Dataset items:
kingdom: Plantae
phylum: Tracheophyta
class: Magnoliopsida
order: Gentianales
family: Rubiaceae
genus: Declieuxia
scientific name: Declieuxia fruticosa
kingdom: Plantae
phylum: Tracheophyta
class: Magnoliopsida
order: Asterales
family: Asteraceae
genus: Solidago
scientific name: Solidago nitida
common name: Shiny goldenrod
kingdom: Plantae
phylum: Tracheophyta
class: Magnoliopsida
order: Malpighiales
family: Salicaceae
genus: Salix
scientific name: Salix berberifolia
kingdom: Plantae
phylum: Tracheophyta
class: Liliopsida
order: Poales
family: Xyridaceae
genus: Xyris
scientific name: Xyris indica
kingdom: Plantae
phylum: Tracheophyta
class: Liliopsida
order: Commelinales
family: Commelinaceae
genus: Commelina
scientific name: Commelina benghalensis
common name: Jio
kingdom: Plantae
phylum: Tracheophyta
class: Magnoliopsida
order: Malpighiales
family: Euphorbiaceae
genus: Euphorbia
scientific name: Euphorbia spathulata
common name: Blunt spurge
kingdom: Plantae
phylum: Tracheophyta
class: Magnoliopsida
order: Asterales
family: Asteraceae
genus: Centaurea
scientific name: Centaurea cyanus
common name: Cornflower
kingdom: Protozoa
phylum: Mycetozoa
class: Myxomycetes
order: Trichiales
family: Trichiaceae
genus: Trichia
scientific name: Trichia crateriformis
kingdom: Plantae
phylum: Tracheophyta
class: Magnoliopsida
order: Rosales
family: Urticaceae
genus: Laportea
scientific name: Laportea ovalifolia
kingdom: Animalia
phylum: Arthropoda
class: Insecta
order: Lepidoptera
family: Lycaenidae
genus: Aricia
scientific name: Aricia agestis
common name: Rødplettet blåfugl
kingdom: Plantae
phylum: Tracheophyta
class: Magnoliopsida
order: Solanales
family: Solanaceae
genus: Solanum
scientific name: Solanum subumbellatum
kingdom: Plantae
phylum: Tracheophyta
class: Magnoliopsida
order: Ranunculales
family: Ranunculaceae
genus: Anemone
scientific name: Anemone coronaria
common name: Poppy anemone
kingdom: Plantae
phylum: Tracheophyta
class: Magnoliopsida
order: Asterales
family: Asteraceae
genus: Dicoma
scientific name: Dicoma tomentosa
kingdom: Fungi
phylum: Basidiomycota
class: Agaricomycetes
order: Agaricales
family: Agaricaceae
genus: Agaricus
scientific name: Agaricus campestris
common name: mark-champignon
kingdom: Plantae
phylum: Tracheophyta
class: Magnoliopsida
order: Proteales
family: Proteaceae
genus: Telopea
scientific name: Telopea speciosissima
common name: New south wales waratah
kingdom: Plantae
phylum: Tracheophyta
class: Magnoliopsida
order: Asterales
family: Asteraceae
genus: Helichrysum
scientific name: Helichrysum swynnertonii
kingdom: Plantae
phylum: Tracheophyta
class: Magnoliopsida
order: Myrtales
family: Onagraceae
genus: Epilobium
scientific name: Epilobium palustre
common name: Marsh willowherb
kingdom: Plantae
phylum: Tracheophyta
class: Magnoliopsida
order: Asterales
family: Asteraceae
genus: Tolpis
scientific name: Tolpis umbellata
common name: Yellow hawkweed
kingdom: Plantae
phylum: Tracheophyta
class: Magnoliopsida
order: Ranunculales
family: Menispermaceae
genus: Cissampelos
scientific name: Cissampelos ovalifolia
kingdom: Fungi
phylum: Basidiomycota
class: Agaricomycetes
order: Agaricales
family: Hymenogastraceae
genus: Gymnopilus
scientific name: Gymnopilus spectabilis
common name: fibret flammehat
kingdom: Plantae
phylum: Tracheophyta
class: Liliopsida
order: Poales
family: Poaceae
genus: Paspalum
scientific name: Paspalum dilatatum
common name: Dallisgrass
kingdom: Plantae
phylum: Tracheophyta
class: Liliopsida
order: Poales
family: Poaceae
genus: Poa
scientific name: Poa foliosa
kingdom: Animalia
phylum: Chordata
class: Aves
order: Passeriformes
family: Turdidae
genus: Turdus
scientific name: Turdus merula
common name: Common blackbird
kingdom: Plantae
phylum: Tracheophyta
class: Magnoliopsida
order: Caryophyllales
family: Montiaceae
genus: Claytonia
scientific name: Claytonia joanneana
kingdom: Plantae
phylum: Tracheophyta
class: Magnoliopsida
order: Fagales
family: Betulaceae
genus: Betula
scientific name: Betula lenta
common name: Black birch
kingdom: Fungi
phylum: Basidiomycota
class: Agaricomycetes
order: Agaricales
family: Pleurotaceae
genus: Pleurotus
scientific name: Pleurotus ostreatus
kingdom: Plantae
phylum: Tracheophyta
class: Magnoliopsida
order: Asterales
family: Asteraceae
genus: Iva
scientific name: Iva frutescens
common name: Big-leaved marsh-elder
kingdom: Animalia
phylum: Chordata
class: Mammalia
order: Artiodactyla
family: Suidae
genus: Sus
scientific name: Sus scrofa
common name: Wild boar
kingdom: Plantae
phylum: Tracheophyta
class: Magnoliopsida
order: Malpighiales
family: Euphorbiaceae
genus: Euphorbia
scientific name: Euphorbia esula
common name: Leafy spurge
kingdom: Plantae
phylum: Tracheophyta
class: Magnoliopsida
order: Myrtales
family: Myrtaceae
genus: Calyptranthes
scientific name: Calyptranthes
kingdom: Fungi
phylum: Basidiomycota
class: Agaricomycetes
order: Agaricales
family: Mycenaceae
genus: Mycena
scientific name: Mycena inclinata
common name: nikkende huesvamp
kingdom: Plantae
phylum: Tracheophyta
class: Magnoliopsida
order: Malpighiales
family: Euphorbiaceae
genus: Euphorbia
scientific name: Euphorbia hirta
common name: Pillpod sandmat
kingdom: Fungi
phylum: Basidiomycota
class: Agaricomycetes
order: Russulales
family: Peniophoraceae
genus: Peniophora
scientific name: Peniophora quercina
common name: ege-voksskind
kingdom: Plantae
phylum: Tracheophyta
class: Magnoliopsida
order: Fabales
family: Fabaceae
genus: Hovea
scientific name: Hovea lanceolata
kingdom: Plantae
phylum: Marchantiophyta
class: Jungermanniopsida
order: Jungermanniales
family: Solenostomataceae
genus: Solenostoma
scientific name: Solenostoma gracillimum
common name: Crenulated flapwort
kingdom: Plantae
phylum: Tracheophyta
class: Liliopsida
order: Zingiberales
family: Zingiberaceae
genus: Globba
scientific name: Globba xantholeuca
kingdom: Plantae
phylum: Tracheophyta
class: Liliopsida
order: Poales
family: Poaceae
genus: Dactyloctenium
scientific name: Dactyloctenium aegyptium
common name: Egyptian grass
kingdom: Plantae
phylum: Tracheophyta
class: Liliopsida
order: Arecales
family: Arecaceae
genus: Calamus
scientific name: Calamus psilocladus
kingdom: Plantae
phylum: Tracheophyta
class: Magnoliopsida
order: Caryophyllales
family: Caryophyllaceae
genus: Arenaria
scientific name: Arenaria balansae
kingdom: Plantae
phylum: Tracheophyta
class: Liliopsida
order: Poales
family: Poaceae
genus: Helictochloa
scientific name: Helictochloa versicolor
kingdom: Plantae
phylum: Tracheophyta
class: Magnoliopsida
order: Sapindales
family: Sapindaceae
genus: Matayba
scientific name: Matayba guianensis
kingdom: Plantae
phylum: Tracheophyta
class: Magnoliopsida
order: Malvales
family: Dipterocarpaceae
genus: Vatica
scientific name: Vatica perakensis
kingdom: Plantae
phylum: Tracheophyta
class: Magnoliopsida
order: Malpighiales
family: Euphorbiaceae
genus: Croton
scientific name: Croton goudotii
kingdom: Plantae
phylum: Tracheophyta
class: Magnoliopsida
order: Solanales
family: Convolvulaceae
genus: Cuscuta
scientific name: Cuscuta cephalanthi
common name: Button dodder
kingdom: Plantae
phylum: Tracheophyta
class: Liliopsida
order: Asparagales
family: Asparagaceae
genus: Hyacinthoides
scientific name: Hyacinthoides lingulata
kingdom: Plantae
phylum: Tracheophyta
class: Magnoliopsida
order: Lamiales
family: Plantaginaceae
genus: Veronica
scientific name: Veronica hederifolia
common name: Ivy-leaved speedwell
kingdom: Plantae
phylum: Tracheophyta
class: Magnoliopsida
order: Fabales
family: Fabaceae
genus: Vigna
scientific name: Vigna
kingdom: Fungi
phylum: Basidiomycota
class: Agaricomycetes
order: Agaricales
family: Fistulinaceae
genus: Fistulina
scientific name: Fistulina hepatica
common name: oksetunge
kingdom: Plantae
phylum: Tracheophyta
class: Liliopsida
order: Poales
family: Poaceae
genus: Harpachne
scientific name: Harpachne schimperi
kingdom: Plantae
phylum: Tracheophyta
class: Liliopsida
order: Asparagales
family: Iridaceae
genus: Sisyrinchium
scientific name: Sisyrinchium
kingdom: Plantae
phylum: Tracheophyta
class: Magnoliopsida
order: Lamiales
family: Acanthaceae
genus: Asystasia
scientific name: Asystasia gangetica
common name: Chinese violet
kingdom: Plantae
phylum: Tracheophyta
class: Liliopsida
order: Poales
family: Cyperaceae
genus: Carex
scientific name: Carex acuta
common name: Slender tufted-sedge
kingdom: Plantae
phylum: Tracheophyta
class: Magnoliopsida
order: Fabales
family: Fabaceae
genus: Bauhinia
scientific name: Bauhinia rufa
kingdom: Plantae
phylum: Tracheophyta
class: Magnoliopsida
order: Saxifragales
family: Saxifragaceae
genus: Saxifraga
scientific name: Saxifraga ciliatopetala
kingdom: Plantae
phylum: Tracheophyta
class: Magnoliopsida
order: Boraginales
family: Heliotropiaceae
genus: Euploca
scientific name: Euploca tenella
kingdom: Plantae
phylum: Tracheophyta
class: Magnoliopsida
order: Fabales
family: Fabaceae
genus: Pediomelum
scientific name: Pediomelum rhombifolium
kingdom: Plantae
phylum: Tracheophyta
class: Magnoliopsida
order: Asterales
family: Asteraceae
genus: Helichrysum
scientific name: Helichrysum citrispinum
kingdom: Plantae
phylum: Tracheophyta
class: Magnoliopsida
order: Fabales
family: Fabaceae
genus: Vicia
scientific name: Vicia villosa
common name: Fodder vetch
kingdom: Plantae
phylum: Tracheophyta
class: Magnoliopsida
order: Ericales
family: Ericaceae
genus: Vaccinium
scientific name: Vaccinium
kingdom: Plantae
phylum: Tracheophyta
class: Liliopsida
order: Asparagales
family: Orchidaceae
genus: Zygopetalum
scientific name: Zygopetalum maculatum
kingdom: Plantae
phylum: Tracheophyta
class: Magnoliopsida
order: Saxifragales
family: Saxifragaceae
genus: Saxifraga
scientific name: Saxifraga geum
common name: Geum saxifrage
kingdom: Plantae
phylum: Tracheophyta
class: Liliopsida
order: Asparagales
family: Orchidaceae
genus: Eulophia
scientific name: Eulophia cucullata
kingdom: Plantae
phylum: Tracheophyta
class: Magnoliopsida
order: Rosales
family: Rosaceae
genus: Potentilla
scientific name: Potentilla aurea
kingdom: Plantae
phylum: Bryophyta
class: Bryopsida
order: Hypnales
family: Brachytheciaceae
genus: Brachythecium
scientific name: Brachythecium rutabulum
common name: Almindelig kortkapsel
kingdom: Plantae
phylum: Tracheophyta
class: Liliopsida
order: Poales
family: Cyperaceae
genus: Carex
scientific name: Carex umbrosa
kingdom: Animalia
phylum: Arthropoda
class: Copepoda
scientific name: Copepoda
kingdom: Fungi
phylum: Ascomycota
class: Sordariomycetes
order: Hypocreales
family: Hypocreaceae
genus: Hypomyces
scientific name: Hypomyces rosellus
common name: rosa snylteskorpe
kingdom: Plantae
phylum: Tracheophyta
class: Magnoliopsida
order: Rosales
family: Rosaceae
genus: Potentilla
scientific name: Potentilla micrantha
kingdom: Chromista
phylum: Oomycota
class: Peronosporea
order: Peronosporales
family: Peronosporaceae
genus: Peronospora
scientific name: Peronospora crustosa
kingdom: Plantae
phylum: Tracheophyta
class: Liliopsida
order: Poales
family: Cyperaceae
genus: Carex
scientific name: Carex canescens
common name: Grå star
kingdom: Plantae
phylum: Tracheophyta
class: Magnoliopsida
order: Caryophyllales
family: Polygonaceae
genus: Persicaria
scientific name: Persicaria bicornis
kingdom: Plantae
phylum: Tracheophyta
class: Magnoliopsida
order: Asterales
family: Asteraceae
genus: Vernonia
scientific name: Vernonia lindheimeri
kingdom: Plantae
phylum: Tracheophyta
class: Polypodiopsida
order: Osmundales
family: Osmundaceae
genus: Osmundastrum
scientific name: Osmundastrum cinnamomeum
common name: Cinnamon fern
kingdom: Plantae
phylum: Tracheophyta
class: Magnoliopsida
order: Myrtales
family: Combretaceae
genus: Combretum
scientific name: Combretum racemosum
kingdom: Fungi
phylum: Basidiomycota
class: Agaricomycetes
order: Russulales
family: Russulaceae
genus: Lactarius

#### Instructions for the task
Reproduce the lines word for word, everything from the line containing "class: Insecta" down to the line containing "family: Onagraceae", including both of those lines.

#### Output of the exercise
class: Insecta
order: Lepidoptera
family: Lycaenidae
genus: Aricia
scientific name: Aricia agestis
common name: Rødplettet blåfugl
kingdom: Plantae
phylum: Tracheophyta
class: Magnoliopsida
order: Solanales
family: Solanaceae
genus: Solanum
scientific name: Solanum subumbellatum
kingdom: Plantae
phylum: Tracheophyta
class: Magnoliopsida
order: Ranunculales
family: Ranunculaceae
genus: Anemone
scientific name: Anemone coronaria
common name: Poppy anemone
kingdom: Plantae
phylum: Tracheophyta
class: Magnoliopsida
order: Asterales
family: Asteraceae
genus: Dicoma
scientific name: Dicoma tomentosa
kingdom: Fungi
phylum: Basidiomycota
class: Agaricomycetes
order: Agaricales
family: Agaricaceae
genus: Agaricus
scientific name: Agaricus campestris
common name: mark-champignon
kingdom: Plantae
phylum: Tracheophyta
class: Magnoliopsida
order: Proteales
family: Proteaceae
genus: Telopea
scientific name: Telopea speciosissima
common name: New south wales waratah
kingdom: Plantae
phylum: Tracheophyta
class: Magnoliopsida
order: Asterales
family: Asteraceae
genus: Helichrysum
scientific name: Helichrysum swynnertonii
kingdom: Plantae
phylum: Tracheophyta
class: Magnoliopsida
order: Myrtales
family: Onagraceae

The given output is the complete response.